Top of ENTRIES PROVIDED

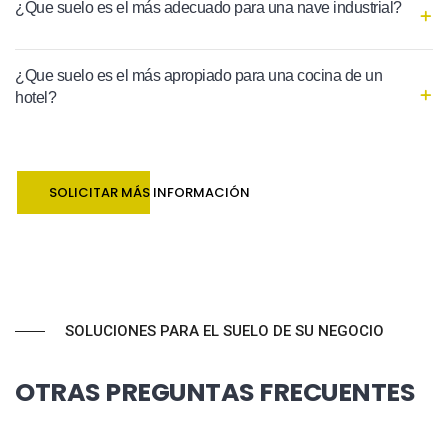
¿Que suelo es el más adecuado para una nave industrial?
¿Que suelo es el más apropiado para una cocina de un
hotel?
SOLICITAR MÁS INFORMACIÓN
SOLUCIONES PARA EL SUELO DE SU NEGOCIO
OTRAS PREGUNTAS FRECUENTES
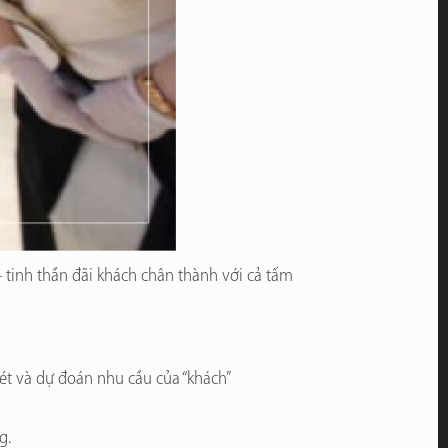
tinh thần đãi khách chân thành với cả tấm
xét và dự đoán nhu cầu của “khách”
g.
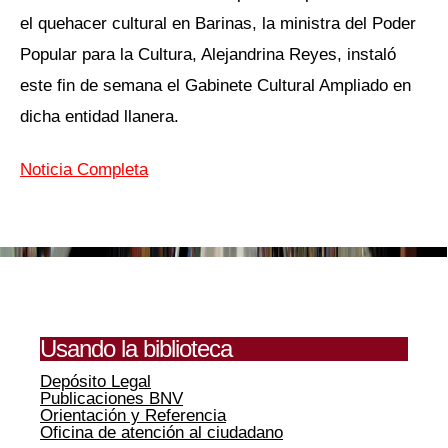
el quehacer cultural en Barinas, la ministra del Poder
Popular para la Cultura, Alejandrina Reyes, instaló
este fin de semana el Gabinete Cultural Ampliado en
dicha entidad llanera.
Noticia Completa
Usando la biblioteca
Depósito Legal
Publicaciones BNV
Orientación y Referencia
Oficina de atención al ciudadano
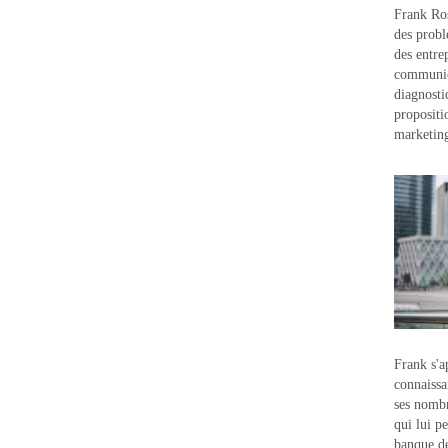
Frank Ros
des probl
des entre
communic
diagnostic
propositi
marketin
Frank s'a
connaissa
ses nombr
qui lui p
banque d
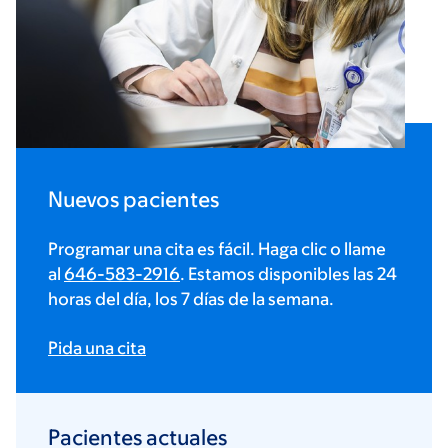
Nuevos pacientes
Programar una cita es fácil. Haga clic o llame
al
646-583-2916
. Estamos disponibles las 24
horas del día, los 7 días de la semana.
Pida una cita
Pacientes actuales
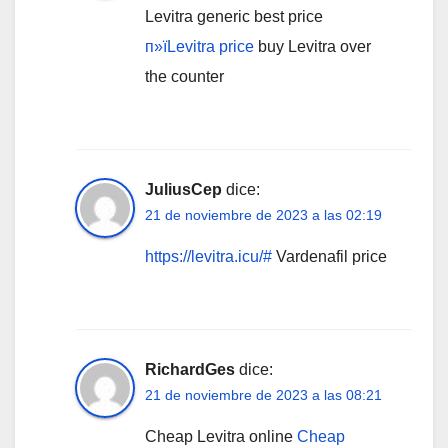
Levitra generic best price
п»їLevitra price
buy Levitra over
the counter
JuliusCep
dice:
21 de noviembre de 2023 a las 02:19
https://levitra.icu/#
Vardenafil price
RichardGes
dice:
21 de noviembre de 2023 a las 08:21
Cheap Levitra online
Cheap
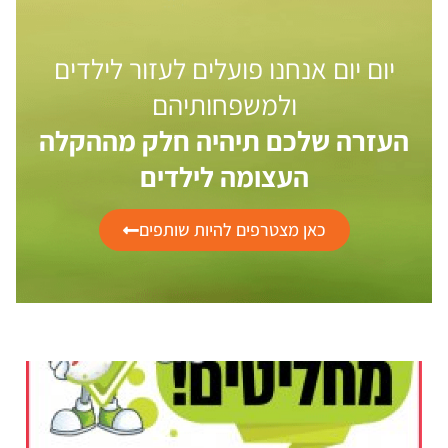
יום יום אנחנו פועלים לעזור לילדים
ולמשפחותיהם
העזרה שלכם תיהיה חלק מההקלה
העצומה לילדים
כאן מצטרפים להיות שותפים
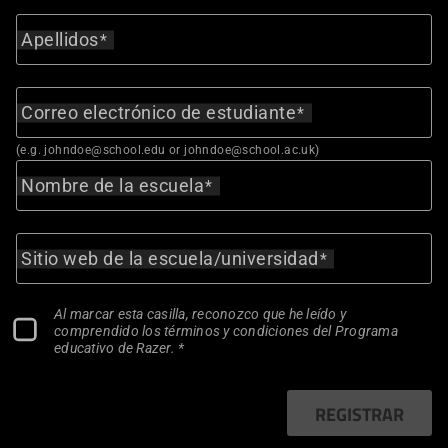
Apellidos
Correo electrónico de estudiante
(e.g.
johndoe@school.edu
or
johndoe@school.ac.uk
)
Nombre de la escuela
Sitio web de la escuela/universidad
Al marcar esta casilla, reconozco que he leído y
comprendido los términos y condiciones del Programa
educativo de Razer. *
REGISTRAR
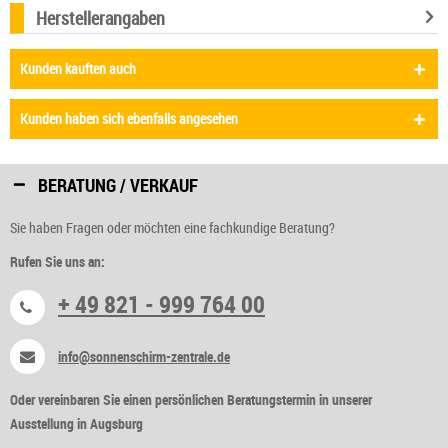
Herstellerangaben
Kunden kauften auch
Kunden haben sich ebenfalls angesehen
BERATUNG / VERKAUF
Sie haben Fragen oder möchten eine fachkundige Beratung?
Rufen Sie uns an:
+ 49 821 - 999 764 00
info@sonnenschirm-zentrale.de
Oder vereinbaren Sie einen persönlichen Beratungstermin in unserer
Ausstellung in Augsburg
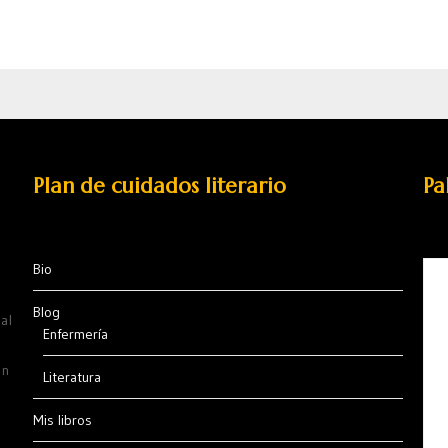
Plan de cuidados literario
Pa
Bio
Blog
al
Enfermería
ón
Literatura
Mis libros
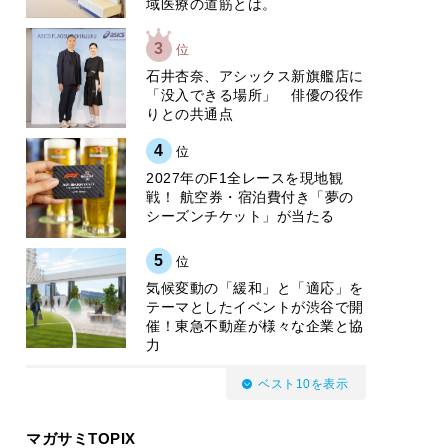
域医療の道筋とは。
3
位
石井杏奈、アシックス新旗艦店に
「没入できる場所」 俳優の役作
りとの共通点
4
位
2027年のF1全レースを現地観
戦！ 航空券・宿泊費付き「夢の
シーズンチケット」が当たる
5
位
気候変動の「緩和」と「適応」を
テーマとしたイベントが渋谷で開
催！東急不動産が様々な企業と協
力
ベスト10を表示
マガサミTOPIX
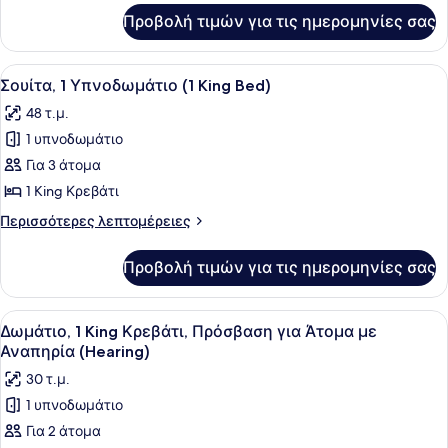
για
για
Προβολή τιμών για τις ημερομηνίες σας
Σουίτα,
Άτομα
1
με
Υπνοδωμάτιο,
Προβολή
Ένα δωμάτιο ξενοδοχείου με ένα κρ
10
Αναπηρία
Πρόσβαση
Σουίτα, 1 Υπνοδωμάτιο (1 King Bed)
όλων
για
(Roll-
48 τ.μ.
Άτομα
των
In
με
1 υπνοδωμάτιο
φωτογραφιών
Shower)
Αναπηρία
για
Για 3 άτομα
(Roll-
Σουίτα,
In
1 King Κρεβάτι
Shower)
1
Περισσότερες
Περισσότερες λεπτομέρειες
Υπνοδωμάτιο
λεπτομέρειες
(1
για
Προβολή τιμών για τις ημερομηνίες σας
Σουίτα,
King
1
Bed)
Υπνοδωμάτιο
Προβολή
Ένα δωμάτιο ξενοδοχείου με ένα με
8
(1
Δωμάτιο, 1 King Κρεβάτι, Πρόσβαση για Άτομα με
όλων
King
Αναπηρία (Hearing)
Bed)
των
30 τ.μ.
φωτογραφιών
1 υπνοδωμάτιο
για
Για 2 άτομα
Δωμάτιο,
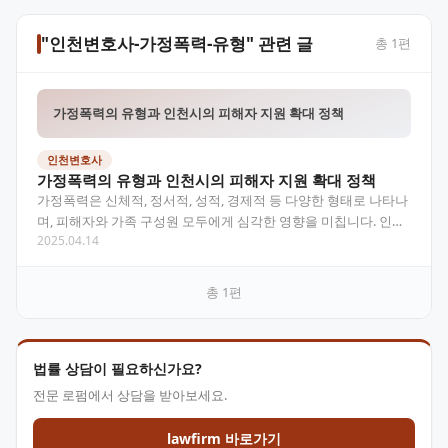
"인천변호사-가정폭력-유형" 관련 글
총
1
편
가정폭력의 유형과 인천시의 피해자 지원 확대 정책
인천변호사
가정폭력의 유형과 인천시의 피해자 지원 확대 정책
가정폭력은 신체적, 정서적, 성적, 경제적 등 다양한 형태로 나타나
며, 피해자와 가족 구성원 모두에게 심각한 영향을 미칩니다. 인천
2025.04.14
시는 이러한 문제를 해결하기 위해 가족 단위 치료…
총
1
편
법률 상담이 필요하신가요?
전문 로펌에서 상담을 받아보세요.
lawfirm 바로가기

Bottom of ENTRIES PROVIDED

# [TRY IT]
Search the lines above for the string "לילדים", then show every one that has it.

# [EXERCISE RESULT]
יום יום אנחנו פועלים לעזור לילדים
העצומה לילדים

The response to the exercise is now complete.